● **Request**: Could you repeat, exactly and with no pictures, only the lines from the start of the records through the line containing "настольная книга. Как"?

● **Task input**:
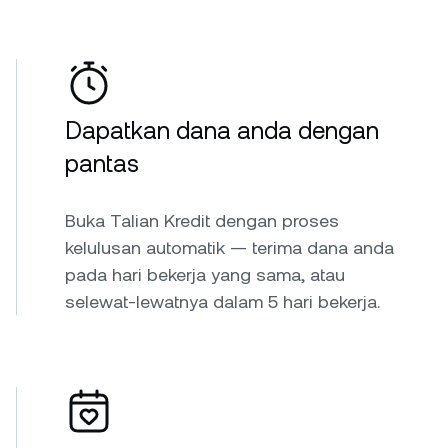
Dapatkan dana anda dengan
pantas
Buka Talian Kredit dengan proses
kelulusan automatik — terima dana anda
pada hari bekerja yang sama, atau
selewat-lewatnya dalam 5 hari bekerja.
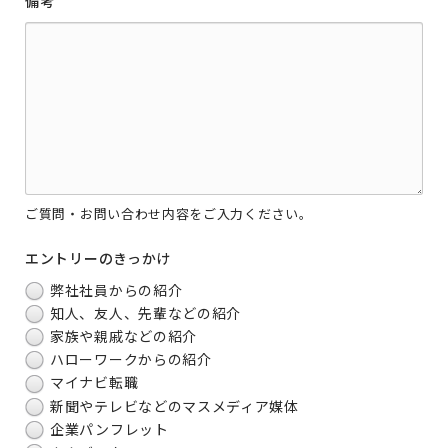
備考
ご質問・お問い合わせ内容をご入力ください。
エントリーのきっかけ
弊社社員からの紹介
知人、友人、先輩などの紹介
家族や親戚などの紹介
ハローワークからの紹介
マイナビ転職
新聞やテレビなどのマスメディア媒体
企業パンフレット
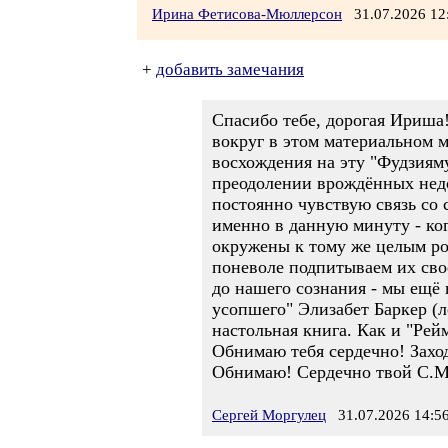
Ирина Фетисова-Мюллерсон
31.07.2026 1
+
добавить замечания
Спасибо тебе, дорогая Ириша!
вокруг в этом материальном м
восхождения на эту "Фудзиям
преодолении врождённых недос
постоянно чувствую связь со 
именно в данную минуту - ко
окружены к тому же целым ро
поневоле подпитываем их сво
до нашего сознания - мы ещё
усопшего" Элизабет Баркер (л
настольная книга. Как и "Рей
Обнимаю тебя сердечно! Заход
Обнимаю! Сердечно твой С.М
Сергей Моргулец
31.07.2026 14:5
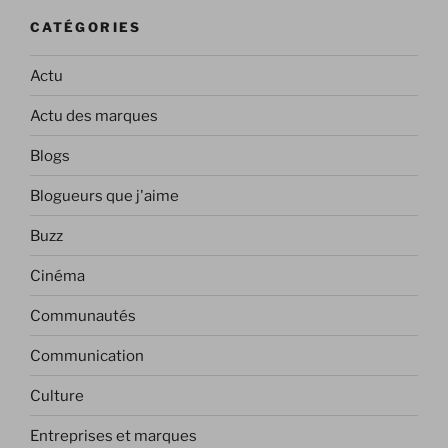
CATÉGORIES
Actu
Actu des marques
Blogs
Blogueurs que j'aime
Buzz
Cinéma
Communautés
Communication
Culture
Entreprises et marques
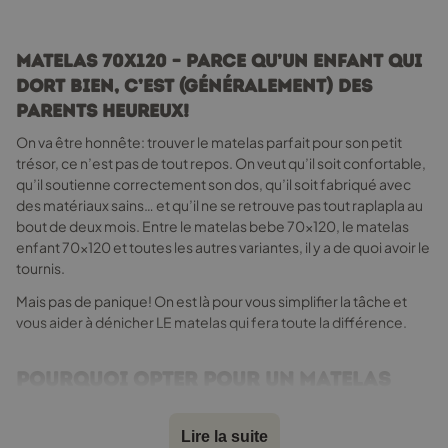
être
choisies
sur
Matelas 70x120 – parce qu’un enfant qui
la
dort bien, c’est (généralement) des
page
parents heureux!
du
produit
On va être honnête: trouver le matelas parfait pour son petit
trésor, ce n’est pas de tout repos. On veut qu’il soit confortable,
qu’il soutienne correctement son dos, qu’il soit fabriqué avec
des matériaux sains… et qu’il ne se retrouve pas tout raplapla au
bout de deux mois. Entre le matelas bebe 70x120, le matelas
enfant 70x120 et toutes les autres variantes, il y a de quoi avoir le
tournis.
Mais pas de panique! On est là pour vous simplifier la tâche et
vous aider à dénicher LE matelas qui fera toute la différence.
Pourquoi opter pour un matelas
70x120 cm?
Lire la suite
Le matelas enfant 120x70, c’est pile la bonne taille pour les lits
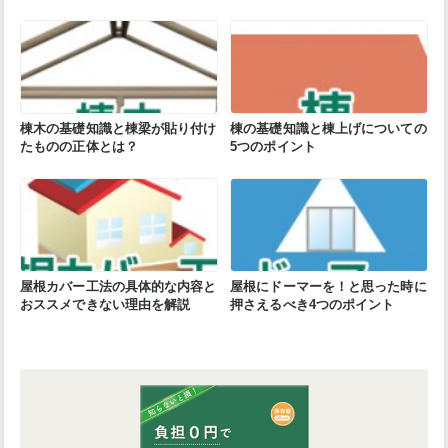
棟木の基礎知識と棟梁が貼り付け
棟の基礎知識と棟上げについての
たものの正体とは？
5つのポイント
屋根カバー工法の具体的な内容と
屋根にドーマーを！と思った時に
おススメできない理由を解説
押さえるべき4つのポイント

● **Response**:
Dapatkan dana anda dengan
pantas
Buka Talian Kredit dengan proses
kelulusan automatik — terima dana anda
pada hari bekerja yang sama, atau
selewat-lewatnya dalam 5 hari bekerja.
備考
ご質問・お問い合わせ内容をご入力ください。
エントリーのきっかけ
弊社社員からの紹介
知人、友人、先輩などの紹介
家族や親戚などの紹介
ハローワークからの紹介
マイナビ転職
新聞やテレビなどのマスメディア媒体
企業パンフレット
Ирина Фетисова-Мюллерсон
31.07.2026 1
+
добавить замечания
Спасибо тебе, дорогая Ириша!
вокруг в этом материальном м
восхождения на эту "Фудзиям
преодолении врождённых недос
постоянно чувствую связь со 
именно в данную минуту - ко
окружены к тому же целым ро
поневоле подпитываем их сво
до нашего сознания - мы ещё
усопшего" Элизабет Баркер (л
настольная книга. Как и "Рей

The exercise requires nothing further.